I told him to grab a carb kit, fuel filter, and impeller for it and I fixed it for about $60. If I hadn't intervened, chances are he'd have dumped it on some phone ap for cheap. The dealer had him convinced it was likely best to just buy a new motor. They may have been hoping for a clean trade in and a big sale but he didn't have the money so all they got was the $100 minimum charge for checking it out. I picked up a 15hp Yamaha last year that some dealer told the owner the motor wasn't worth fixing because it had sat for 8 years. It woudn't start.
I found two cracked spark plugs and I went through the carb and replaced the water pump impeller and it was fine. I got it for $100 on CL. and spent $70 on it. I sold it for $1,700 just before Christmas to a guy who drove up from VA. He said his options were buy used or nothing, a new motor would have been double and the one I sold was super clean and likely hardly ever used. (Most boat motors see very little actual running time, most die sitting not running. My boat is a 1979, I've owned it since 1985, its got an hour meter on the dash, and in 45 years its got only 460 hours of run time on the 35hp motor. Its lost no compression since when I bought it and sat four or five of those years over all that time. The reality is that most boats don't get out more than a few times a year, and when they do they're not running 100% of the time. For me I launch, run out to where I fish, anchor up then maybe move a few times over a few mile area, then head in at dusk. I only run if the weather and wind are favorable, and its not my only boat so the hours are low. On average, most people work during the week, and get one day on the weekend to take the boat out, then, in much of this area, the boating season is mainly late March to June, then Sept and early Oct. Maybe five or six weekends a year, then figure in how many of those weekends get rained out, or other things arrise and most are lucky to get out 5 or 6 times a year, and most don't go far. If your lucky, they put the boat away property, but most don't, the boat gets parked after June, the summer it too hot to fish for many, and if they don't get out in the fall, it just sits till next spring. About half are then elminated when they won't start, they can't afford to pay someone to fix it, so it sits until they realize they'll never be able to afford to fix it and the back registration is more than they can sell the boat for. Unless a cheap running motor falls into their hands, they're done.

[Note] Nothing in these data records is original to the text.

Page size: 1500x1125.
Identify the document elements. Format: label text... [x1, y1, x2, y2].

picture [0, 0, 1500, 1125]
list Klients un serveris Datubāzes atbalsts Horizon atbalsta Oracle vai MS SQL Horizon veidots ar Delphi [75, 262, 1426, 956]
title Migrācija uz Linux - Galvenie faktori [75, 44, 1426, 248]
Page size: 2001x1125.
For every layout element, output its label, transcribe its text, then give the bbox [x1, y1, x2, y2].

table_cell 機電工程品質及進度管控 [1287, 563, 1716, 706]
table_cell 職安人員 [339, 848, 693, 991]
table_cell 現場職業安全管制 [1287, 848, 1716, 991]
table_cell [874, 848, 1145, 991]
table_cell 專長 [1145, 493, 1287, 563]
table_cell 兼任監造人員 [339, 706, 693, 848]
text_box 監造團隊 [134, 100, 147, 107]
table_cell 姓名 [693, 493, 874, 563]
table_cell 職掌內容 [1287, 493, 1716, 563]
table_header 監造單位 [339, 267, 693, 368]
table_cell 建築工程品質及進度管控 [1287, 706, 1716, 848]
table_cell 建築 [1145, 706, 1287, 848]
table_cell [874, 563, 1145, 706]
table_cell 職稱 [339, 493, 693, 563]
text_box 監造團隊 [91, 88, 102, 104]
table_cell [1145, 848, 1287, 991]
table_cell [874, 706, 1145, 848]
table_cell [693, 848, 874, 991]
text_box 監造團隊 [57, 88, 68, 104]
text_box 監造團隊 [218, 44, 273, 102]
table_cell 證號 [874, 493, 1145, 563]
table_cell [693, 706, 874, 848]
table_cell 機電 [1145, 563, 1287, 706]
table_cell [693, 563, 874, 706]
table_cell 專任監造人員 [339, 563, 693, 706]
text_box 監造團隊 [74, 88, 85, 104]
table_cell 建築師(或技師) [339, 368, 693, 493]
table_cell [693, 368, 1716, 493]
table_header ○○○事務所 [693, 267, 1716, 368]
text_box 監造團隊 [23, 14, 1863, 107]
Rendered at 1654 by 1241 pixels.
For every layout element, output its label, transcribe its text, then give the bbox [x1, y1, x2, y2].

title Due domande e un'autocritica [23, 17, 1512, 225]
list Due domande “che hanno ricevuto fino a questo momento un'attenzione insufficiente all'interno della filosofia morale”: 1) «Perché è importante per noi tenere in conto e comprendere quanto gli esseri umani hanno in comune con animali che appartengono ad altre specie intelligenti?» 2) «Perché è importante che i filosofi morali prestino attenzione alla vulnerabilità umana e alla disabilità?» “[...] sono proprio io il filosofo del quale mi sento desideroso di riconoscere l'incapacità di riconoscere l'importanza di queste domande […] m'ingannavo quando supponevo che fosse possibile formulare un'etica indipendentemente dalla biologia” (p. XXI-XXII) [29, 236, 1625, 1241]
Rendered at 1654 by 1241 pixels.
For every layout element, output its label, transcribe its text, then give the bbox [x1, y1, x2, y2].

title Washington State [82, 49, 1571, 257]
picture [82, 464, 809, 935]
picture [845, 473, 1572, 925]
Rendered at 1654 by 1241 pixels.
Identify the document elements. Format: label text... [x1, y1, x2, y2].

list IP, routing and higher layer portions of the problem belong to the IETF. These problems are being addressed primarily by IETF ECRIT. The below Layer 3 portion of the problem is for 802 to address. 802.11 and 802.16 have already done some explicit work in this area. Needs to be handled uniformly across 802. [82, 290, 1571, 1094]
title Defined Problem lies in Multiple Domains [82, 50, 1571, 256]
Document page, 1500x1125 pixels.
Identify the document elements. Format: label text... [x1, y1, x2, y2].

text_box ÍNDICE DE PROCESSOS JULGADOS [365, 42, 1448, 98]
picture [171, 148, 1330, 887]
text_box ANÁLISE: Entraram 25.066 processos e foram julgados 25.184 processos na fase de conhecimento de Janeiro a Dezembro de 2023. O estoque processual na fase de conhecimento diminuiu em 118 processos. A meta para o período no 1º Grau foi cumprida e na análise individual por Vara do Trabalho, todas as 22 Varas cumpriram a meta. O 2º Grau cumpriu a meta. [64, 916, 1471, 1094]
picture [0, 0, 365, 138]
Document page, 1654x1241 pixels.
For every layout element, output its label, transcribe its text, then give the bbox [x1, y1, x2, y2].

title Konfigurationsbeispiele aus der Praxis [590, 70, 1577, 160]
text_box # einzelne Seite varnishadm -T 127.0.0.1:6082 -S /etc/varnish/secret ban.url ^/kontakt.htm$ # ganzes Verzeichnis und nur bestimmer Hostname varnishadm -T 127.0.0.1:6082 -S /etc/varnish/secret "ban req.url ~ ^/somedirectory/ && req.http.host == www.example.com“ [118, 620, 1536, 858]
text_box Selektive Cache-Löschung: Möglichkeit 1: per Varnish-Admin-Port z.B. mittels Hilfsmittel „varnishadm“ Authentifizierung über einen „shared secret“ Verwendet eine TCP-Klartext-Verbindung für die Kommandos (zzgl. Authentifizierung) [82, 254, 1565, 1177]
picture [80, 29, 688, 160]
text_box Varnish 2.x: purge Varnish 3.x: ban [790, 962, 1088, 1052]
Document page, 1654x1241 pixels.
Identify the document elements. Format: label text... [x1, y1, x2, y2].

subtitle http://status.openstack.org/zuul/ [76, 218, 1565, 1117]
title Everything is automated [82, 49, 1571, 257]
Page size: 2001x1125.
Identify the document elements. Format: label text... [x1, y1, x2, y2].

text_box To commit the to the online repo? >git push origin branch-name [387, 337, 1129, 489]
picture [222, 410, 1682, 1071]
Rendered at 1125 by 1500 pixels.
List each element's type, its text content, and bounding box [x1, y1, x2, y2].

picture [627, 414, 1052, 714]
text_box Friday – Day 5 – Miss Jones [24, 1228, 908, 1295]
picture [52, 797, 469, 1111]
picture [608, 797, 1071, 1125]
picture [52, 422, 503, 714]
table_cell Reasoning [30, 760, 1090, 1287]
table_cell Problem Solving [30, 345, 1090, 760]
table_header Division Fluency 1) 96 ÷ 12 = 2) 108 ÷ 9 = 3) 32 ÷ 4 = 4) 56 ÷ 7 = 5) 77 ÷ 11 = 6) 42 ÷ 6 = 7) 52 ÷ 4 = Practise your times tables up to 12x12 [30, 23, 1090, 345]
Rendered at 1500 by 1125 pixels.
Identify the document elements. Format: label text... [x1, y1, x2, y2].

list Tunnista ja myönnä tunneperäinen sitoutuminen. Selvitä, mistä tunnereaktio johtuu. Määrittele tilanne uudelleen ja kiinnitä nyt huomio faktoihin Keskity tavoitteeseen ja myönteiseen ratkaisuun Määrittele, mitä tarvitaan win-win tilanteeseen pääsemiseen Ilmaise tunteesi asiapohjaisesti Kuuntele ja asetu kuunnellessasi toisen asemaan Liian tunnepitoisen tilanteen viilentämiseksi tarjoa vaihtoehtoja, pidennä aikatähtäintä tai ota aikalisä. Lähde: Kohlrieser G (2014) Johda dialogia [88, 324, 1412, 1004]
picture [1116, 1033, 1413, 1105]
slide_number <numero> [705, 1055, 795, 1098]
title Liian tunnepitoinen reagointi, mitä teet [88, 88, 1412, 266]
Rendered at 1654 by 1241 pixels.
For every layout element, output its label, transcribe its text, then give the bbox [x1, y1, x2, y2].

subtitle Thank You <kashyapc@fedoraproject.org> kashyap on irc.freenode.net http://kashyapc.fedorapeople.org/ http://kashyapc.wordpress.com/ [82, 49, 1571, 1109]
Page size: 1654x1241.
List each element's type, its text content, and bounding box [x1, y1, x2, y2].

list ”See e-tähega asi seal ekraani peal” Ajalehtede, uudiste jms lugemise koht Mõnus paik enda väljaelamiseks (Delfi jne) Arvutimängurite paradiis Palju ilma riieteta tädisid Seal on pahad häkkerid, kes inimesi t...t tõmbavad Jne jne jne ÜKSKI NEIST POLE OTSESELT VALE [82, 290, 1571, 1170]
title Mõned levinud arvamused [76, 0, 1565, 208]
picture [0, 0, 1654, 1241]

Those of us who fix our own boats and know how to put a boat to bed for the winter, don't realize how so many boats get into the shape we find them in. I hear it all the time, We used bought it and used it until the the first kid came, then they were broke and couldn't afford it, or they bought it when the retired and their health went bad and it sat, or "It looked like a good deal but it died the first time out and they wanted $3k to fix it. so it sat".

The number of motors that survive in any sort of usuable condition is slim, most end up seized, either from sitting for decades, or from unknowing new owners who don't know to mix oil in the fuel.

Usually when you find a guy who has accumulated a load of motors though, they likely knew what they were buying and either saw that motor as an easy fix or good runner as it sat. I've gotten some decent deals off that type of owner, if and when they finally decide to sell off their hoard of motors.

For me, if I need a motor, I'd gladly spend $500-$1000 for a motor that may need even a few hundred dollars in parts to be $100% because its far cheaper than anything I can buy new or from a dealer in turn key shape.
One dealer I was at back in June had a 1983 50hp Johnson on the showroom floor for $2,200 plus installation. The hang tag said that shop installation was required to get that price, carryout was not an option.
Do you have any 120s, 130s or 140s from like 1987-1992?